Start of Data shown

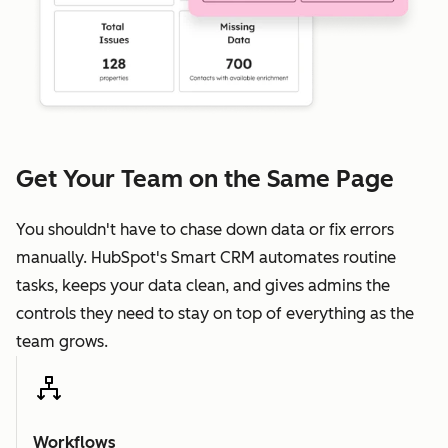
Get Your Team on the Same Page
You shouldn't have to chase down data or fix errors
manually. HubSpot's Smart CRM automates routine
tasks, keeps your data clean, and gives admins the
controls they need to stay on top of everything as the
team grows.
Workflows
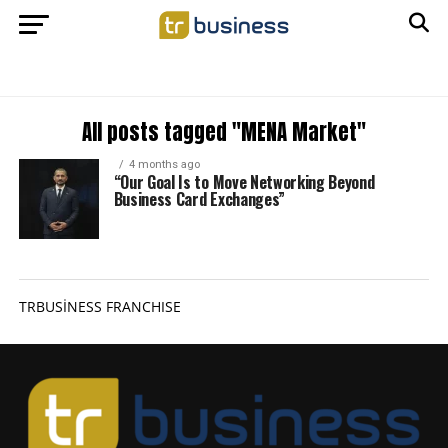
All posts tagged "MENA Market"
4 months ago
“Our Goal Is to Move Networking Beyond
Business Card Exchanges”
TRBUSİNESS FRANCHISE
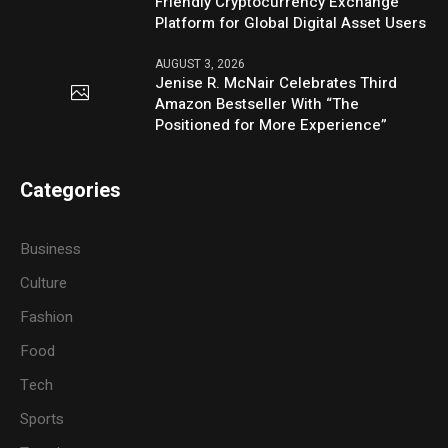
Friendly Cryptocurrency Exchange
Platform for Global Digital Asset Users
AUGUST 3, 2026
Jenise R. McNair Celebrates Third
Amazon Bestseller With “The
Positioned for More Experience”
Categories
Business
Culture
Fashion
Food
Tech
Sports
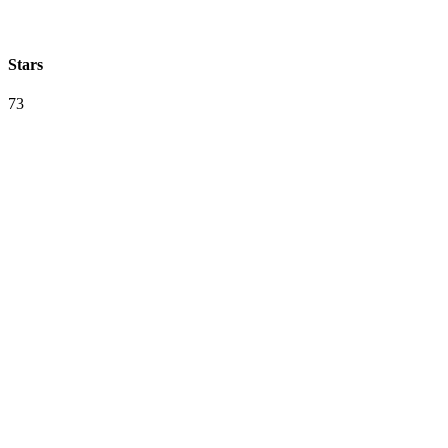
Stars
73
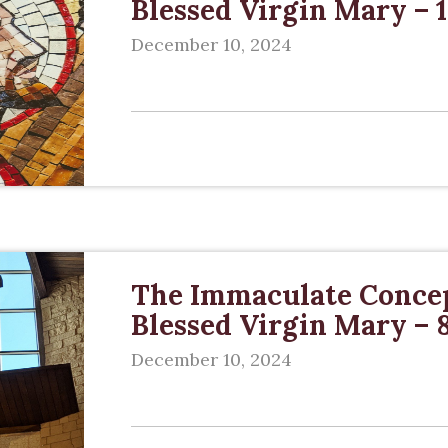
Blessed Virgin Mary –
December 10, 2024
The Immaculate Concep
Blessed Virgin Mary –
December 10, 2024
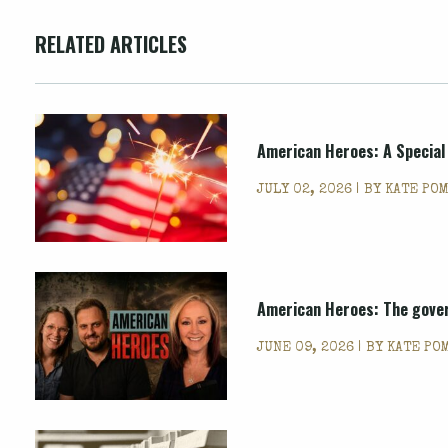
RELATED ARTICLES
American Heroes: A Special
JULY 02, 2026 | BY
KATE PO
American Heroes: The gover
JUNE 09, 2026 | BY
KATE PO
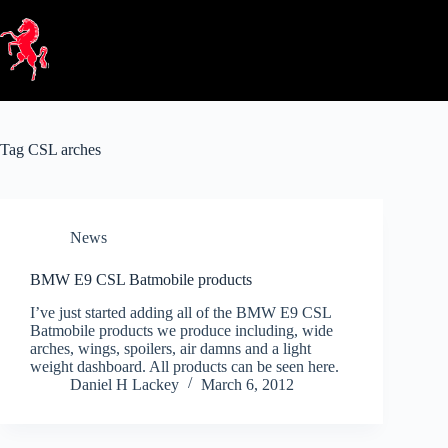
Skip
to
content
Tag
CSL arches
News
BMW E9 CSL Batmobile products
I’ve just started adding all of the BMW E9 CSL
Batmobile products we produce including, wide
arches, wings, spoilers, air damns and a light
weight dashboard. All products can be seen here.
Daniel H Lackey
March 6, 2012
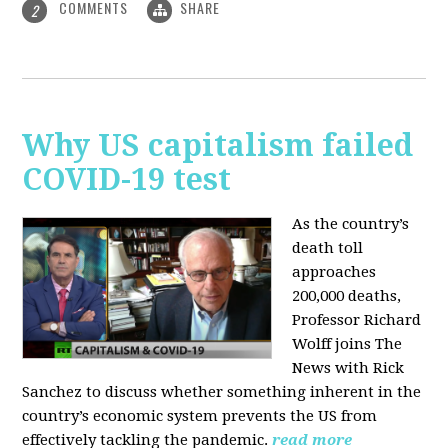
COMMENTS
SHARE
2
Why US capitalism failed
COVID-19 test
As the country’s
death toll
approaches
200,000 deaths,
Professor Richard
Wolff joins The
News with Rick
Sanchez to discuss whether something inherent in the
country’s economic system prevents the US from
effectively tackling the pandemic.
read more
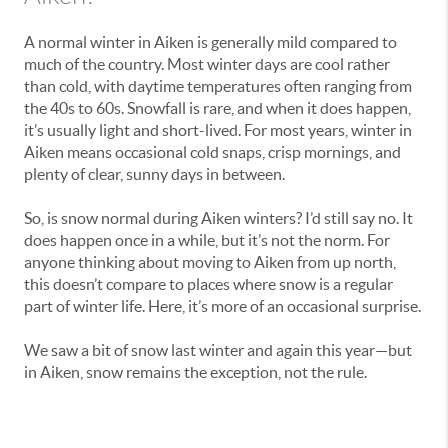
A normal winter in Aiken is generally mild compared to
much of the country. Most winter days are cool rather
than cold, with daytime temperatures often ranging from
the 40s to 60s. Snowfall is rare, and when it does happen,
it’s usually light and short-lived. For most years, winter in
Aiken means occasional cold snaps, crisp mornings, and
plenty of clear, sunny days in between.
So, is snow normal during Aiken winters? I’d still say no. It
does happen once in a while, but it’s not the norm. For
anyone thinking about moving to Aiken from up north,
this doesn’t compare to places where snow is a regular
part of winter life. Here, it’s more of an occasional surprise.
We saw a bit of snow last winter and again this year—but
in Aiken, snow remains the exception, not the rule.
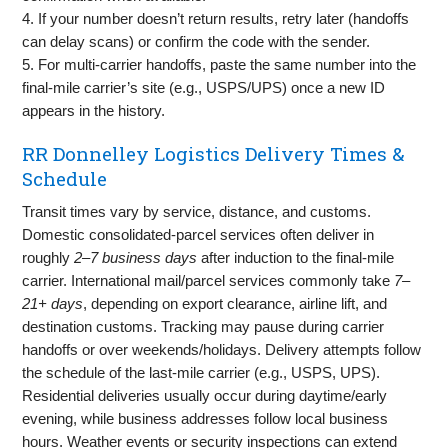
4. If your number doesn’t return results, retry later (handoffs
can delay scans) or confirm the code with the sender.
5. For multi‑carrier handoffs, paste the same number into the
final‑mile carrier’s site (e.g., USPS/UPS) once a new ID
appears in the history.
RR Donnelley Logistics Delivery Times &
Schedule
Transit times vary by service, distance, and customs.
Domestic consolidated‑parcel services often deliver in
roughly
2–7 business days
after induction to the final‑mile
carrier. International mail/parcel services commonly take
7–
21+ days
, depending on export clearance, airline lift, and
destination customs. Tracking may pause during carrier
handoffs or over weekends/holidays. Delivery attempts follow
the schedule of the last‑mile carrier (e.g., USPS, UPS).
Residential deliveries usually occur during daytime/early
evening, while business addresses follow local business
hours. Weather events or security inspections can extend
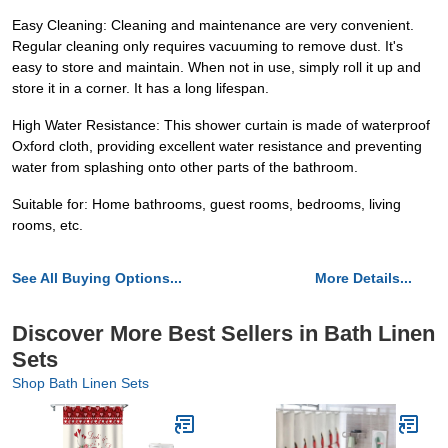
Easy Cleaning: Cleaning and maintenance are very convenient.
Regular cleaning only requires vacuuming to remove dust. It's
easy to store and maintain. When not in use, simply roll it up and
store it in a corner. It has a long lifespan.
High Water Resistance: This shower curtain is made of waterproof
Oxford cloth, providing excellent water resistance and preventing
water from splashing onto other parts of the bathroom.
Suitable for: Home bathrooms, guest rooms, bedrooms, living
rooms, etc.
See All Buying Options...
More Details...
Discover More Best Sellers in Bath Linen
Sets
Shop Bath Linen Sets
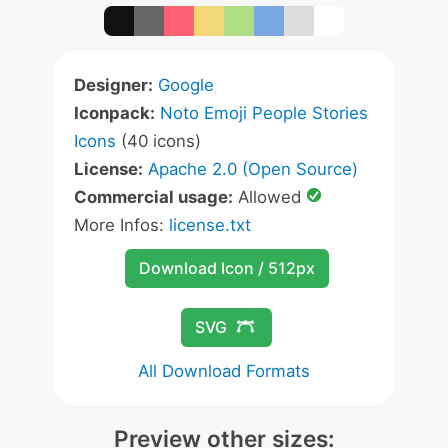
Designer:
Google
Iconpack:
Noto Emoji People Stories
Icons
(40 icons)
License:
Apache 2.0 (Open Source)
Commercial usage:
Allowed
More Infos:
license.txt
Download Icon / 512px
SVG
All Download Formats
Preview other sizes:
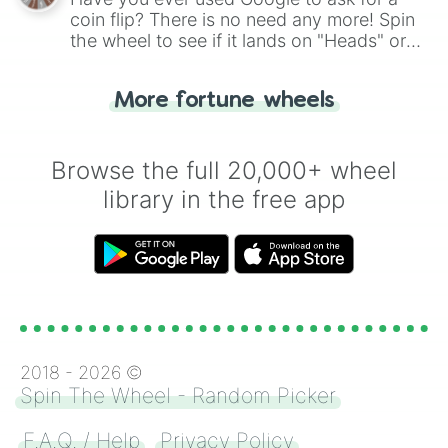
coin flip? There is no need any more! Spin
the wheel to see if it lands on "Heads" or
"Tails." Just like flipping a coin, let the
"Heads or Tails?" wheel make the choice
More fortune wheels
for you. Never google a coin flip anymore!
Browse the full 20,000+ wheel
library in the free app
2018 -
2026
©
Spin The Wheel - Random Picker
F.A.Q. / Help
Privacy Policy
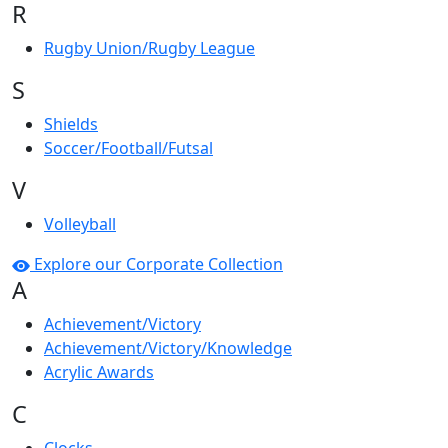
R
Rugby Union/Rugby League
S
Shields
Soccer/Football/Futsal
V
Volleyball
Explore our Corporate Collection
A
Achievement/Victory
Achievement/Victory/Knowledge
Acrylic Awards
C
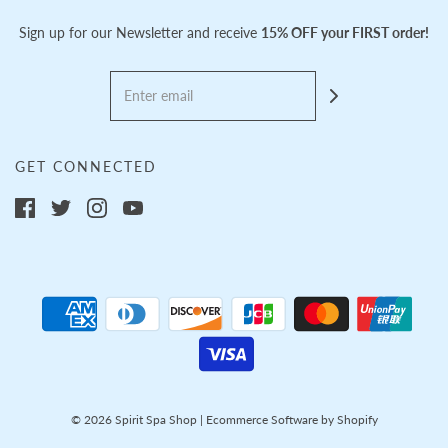
Sign up for our Newsletter and receive
15% OFF your FIRST order!
GET CONNECTED
© 2026 Spirit Spa Shop
|
Ecommerce Software by Shopify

End of Data shown

Exercise requirements:
All of the records above should be reproduced exactly, with the pictures left out.

Response area:
Get Your Team on the Same Page
You shouldn't have to chase down data or fix errors
manually. HubSpot's Smart CRM automates routine
tasks, keeps your data clean, and gives admins the
controls they need to stay on top of everything as the
team grows.
Workflows
All posts tagged "MENA Market"
4 months ago
“Our Goal Is to Move Networking Beyond
Business Card Exchanges”
TRBUSİNESS FRANCHISE
Friendly Cryptocurrency Exchange
Platform for Global Digital Asset Users
AUGUST 3, 2026
Jenise R. McNair Celebrates Third
Amazon Bestseller With “The
Positioned for More Experience”
Categories
Business
Culture
Fashion
Food
Tech
Sports
Stars
73
Blessed Virgin Mary –
December 10, 2024
The Immaculate Concep
Blessed Virgin Mary –
December 10, 2024
RELATED ARTICLES
American Heroes: A Special
JULY 02, 2026 | BY
KATE PO
American Heroes: The gover
JUNE 09, 2026 | BY
KATE PO
Skip
to
content
Tag
CSL arches
News
BMW E9 CSL Batmobile products
I’ve just started adding all of the BMW E9 CSL
Batmobile products we produce including, wide
arches, wings, spoilers, air damns and a light
weight dashboard. All products can be seen here.
Daniel H Lackey
March 6, 2012
COMMENTS
SHARE
2
Why US capitalism failed
COVID-19 test
As the country’s
death toll
approaches
200,000 deaths,
Professor Richard
Wolff joins The
News with Rick
Sanchez to discuss whether something inherent in the
country’s economic system prevents the US from
effectively tackling the pandemic.
read more
A normal winter in Aiken is generally mild compared to
much of the country. Most winter days are cool rather
than cold, with daytime temperatures often ranging from
the 40s to 60s. Snowfall is rare, and when it does happen,
it’s usually light and short-lived. For most years, winter in
Aiken means occasional cold snaps, crisp mornings, and
plenty of clear, sunny days in between.
So, is snow normal during Aiken winters? I’d still say no. It
does happen once in a while, but it’s not the norm. For
anyone thinking about moving to Aiken from up north,
this doesn’t compare to places where snow is a regular
part of winter life. Here, it’s more of an occasional surprise.
We saw a bit of snow last winter and again this year—but
in Aiken, snow remains the exception, not the rule.
4. If your number doesn’t return results, retry later (handoffs
can delay scans) or confirm the code with the sender.
5. For multi‑carrier handoffs, paste the same number into the
final‑mile carrier’s site (e.g., USPS/UPS) once a new ID
appears in the history.
RR Donnelley Logistics Delivery Times &
Schedule
Transit times vary by service, distance, and customs.
Domestic consolidated‑parcel services often deliver in
roughly
2–7 business days
after induction to the final‑mile
carrier. International mail/parcel services commonly take
7–
21+ days
, depending on export clearance, airline lift, and
destination customs. Tracking may pause during carrier
handoffs or over weekends/holidays. Delivery attempts follow
the schedule of the last‑mile carrier (e.g., USPS, UPS).
Residential deliveries usually occur during daytime/early
evening, while business addresses follow local business
hours. Weather events or security inspections can extend
Easy Cleaning: Cleaning and maintenance are very convenient.
Regular cleaning only requires vacuuming to remove dust. It's
easy to store and maintain. When not in use, simply roll it up and
store it in a corner. It has a long lifespan.
High Water Resistance: This shower curtain is made of waterproof
Oxford cloth, providing excellent water resistance and preventing
water from splashing onto other parts of the bathroom.
Suitable for: Home bathrooms, guest rooms, bedrooms, living
rooms, etc.
See All Buying Options...
More Details...
Discover More Best Sellers in Bath Linen
Sets
Shop Bath Linen Sets
Designer:
Google
Iconpack:
Noto Emoji People Stories
Icons
(40 icons)
License:
Apache 2.0 (Open Source)
Commercial usage:
Allowed
More Infos:
license.txt
Download Icon / 512px
SVG
All Download Formats
Preview other sizes:
coin flip? There is no need any more! Spin
the wheel to see if it lands on "Heads" or
"Tails." Just like flipping a coin, let the
"Heads or Tails?" wheel make the choice
More fortune wheels
for you. Never google a coin flip anymore!
Browse the full 20,000+ wheel
library in the free app
2018 -
2026
©
Spin The Wheel - Random Picker
F.A.Q. / Help
Privacy Policy
R
Rugby Union/Rugby League
S
Shields
Soccer/Football/Futsal
V
Volleyball
Explore our Corporate Collection
A
Achievement/Victory
Achievement/Victory/Knowledge
Acrylic Awards
C
Sign up for our Newsletter and receive
15% OFF your FIRST order!
GET CONNECTED
© 2026 Spirit Spa Shop
|
Ecommerce Software by Shopify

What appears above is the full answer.